Vines for all situations
The Romans grew grapes in southern Britain, and forty years ago before our climate changed there was a productive vineyard as far north as Sheffield. Now it's possible to grow good grapes for wine or for eating fresh all over the country. The older they get the better they look, as their stems become more gnarled. And to enhance the whole look of your row of vines, grow wildflowers alongside – just as they do in France and in California.
Luxurious lavender
Another Mediterranean crop that thrives in Britain is lavender. Popular for its fragrance, and increasingly for cooking, in recent years a vast range of new varieties has come on the market. If you plan to cut and dry more than just a few stems it pays to set aside a sunny area devoted entirely to lavender (unless you have a mature olive tree on hand). A few wild flowers can complete the picture or plant the spaces between the rows with spring bulbs.
Hard grafters
In recent years there's been a revolution in tomato growing as the old technique of grafting has been re-introduced. Driven by the fact that it's almost impossible to grow tomatoes in the same greenhouse soil for more than a year or two without disease wiping them out, the best fruiting varieties are grafted on to disease resistant roots. The result is early crops of the best varieties – on plants that never get diseased. Brilliant.

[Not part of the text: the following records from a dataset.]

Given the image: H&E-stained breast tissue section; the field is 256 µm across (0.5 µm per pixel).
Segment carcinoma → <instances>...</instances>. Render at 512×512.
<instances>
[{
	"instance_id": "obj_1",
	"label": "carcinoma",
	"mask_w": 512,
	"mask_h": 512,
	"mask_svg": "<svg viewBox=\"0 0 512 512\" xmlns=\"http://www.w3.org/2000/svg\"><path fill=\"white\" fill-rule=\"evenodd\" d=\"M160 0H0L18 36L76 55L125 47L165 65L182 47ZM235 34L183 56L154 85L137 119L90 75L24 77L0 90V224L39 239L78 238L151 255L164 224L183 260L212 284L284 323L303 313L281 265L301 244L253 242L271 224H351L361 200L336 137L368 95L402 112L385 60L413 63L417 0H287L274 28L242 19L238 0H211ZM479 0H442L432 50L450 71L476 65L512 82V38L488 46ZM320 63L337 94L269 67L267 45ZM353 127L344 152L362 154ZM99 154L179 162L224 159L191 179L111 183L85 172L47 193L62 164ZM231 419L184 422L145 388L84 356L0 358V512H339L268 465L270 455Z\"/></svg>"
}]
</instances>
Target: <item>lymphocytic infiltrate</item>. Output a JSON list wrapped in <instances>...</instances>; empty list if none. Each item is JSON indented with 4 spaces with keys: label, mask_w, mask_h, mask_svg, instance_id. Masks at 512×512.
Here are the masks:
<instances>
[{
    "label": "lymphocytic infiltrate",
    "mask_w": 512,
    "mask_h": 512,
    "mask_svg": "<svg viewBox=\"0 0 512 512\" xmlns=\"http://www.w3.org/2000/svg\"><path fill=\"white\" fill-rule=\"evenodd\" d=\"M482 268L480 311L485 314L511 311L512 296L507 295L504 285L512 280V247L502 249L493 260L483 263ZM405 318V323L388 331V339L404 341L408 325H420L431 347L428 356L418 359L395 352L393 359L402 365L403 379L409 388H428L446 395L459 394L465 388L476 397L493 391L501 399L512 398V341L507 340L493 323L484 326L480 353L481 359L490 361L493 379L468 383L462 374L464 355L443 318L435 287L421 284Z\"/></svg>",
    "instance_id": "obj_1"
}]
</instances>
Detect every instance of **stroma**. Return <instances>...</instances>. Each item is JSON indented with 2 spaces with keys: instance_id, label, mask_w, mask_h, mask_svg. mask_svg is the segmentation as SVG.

It's not just tomatoes that are grafted. Many greenhouse crops suffer from root diseases so grafting can also allow peppers, chilies, cucumbers and aubergines to be grown in greenhouse soil year after year. And there's more – even when grown in fresh soil they often perform better than non-grafted varieties. Some grafted varieties are also suited to growing outside in the open garden and here earliness is a valuable improvement.
Colour combinations
Harmonious colour grouping of crops and ornamentalsThe big idea in food growing in recent years has been growing them with ornamentals. And now that so many attractive forms of vegetables and herbs are being appreciated, plantings can look as good as they taste. Here purple-leaved fennel, purple perilla, silvery cardoons, lavender and the delicious lab lab beans are blended with garden pinks, achilleas and penstemons in a harmonious colour grouping.
Growing in harmony
A ribbon of ornamental sweet potato foliage threads through a tapestry of pinks and yellows, colour clashes calmed by the variety of foliage. Blue-green cabbages, fresh green French bean foliage and silvery cornflower leaves mingle with dahlias, antirrhinums, violas and a wide range of geraniums in various pink shades plus yellow daylilies and marigolds. As the food plants are harvested or the cornflowers are cut for the house their neighbours expand to fill the space.

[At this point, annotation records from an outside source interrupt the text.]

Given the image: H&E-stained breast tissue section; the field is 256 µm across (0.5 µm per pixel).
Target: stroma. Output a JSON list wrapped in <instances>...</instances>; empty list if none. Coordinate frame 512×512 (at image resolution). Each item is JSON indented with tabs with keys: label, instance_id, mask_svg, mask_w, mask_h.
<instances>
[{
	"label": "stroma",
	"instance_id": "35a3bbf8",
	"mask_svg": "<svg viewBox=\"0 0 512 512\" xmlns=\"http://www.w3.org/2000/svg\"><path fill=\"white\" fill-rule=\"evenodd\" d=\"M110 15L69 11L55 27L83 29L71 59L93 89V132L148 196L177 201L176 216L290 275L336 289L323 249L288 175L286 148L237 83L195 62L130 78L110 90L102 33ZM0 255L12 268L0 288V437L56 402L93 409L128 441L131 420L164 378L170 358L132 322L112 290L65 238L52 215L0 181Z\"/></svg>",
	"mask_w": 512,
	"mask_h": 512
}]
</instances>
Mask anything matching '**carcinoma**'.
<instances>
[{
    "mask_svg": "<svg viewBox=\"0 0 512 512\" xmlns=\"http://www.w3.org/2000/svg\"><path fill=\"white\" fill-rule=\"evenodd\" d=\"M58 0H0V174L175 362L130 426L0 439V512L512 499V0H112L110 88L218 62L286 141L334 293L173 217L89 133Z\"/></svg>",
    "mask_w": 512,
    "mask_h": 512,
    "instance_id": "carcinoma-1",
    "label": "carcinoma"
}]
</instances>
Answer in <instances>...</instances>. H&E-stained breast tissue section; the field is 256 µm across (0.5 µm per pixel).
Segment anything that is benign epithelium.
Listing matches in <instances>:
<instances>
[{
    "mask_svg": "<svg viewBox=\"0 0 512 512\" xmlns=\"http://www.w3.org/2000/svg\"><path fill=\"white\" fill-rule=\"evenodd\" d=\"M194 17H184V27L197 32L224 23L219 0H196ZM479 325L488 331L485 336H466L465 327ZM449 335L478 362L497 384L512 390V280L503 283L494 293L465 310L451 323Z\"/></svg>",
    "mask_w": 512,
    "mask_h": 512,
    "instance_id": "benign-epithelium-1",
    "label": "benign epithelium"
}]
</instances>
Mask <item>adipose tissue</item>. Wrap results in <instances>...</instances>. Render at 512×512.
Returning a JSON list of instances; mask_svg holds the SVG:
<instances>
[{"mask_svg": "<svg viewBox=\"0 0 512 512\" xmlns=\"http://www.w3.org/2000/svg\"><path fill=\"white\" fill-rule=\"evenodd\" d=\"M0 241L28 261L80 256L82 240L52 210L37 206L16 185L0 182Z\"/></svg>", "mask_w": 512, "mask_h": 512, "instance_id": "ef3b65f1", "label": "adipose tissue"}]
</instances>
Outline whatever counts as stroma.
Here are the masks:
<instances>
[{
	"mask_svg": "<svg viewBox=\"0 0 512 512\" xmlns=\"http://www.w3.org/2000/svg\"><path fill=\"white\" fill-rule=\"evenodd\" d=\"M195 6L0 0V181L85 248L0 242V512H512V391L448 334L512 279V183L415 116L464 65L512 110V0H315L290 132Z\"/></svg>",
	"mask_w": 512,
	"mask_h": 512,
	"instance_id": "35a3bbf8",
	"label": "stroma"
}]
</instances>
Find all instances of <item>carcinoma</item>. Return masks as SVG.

It makes sense to grow cut flowers with other plants and integrating cut flowers with food plants and attractive perennials is a resourceful way of ensuring that when the cut flowers are cut there are no gaping holes in the border. Here lovely Gladiolus 'Debby Ann' is grown in clumps amongst penstemons, hostas, campanulas and even roses with the variegated foliage of hostas filling in underneath. When the gladioli are cut, the border will still look full.
Glasshouse exotics
In the greenhouse area of the RHS Edible Garden, the idea of edibles is stretched a little to include varieties that are more ornamental than productive. The red-leaved banana, Ensete ventricosum 'Maurelii' is grown for its stunning glassy rich red tinted foliage – it's one of the most dramatic plants in the garden but don't bank on any bananas. Alongside are coleus and Calamondin oranges, with fruits and fragrant flowers all year. The fruits are more like limes than oranges although they make good marmalade.